* _Task statement_: Taking the line that contains "登録歯科医療機関向け有料サービス利用規約" as the first and the final line of the records as the last, write out every line between them exactly, ends included, and nothing else.

* _Supplied records_:
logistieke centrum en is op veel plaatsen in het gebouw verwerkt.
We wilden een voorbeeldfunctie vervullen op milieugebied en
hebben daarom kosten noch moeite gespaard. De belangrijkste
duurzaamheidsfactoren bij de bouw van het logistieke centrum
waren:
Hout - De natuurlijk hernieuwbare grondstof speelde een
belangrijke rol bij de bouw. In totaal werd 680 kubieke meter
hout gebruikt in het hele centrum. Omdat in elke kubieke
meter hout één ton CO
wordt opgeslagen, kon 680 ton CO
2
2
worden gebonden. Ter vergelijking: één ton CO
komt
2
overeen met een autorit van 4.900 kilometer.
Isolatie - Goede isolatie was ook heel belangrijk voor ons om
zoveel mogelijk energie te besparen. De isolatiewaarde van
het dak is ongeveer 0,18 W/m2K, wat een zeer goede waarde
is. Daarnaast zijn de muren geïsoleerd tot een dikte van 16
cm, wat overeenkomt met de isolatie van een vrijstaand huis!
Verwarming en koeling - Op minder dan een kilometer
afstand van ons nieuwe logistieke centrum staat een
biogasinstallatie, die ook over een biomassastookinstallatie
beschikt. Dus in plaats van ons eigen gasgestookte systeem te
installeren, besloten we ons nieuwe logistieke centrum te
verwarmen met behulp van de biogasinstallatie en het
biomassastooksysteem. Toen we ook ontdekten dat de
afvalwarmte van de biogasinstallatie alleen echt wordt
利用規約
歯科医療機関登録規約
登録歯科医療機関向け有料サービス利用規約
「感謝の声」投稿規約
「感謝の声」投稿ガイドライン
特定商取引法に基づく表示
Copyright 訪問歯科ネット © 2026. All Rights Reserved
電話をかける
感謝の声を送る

* _Task response_:
登録歯科医療機関向け有料サービス利用規約
「感謝の声」投稿規約
「感謝の声」投稿ガイドライン
特定商取引法に基づく表示
Copyright 訪問歯科ネット © 2026. All Rights Reserved
電話をかける
感謝の声を送る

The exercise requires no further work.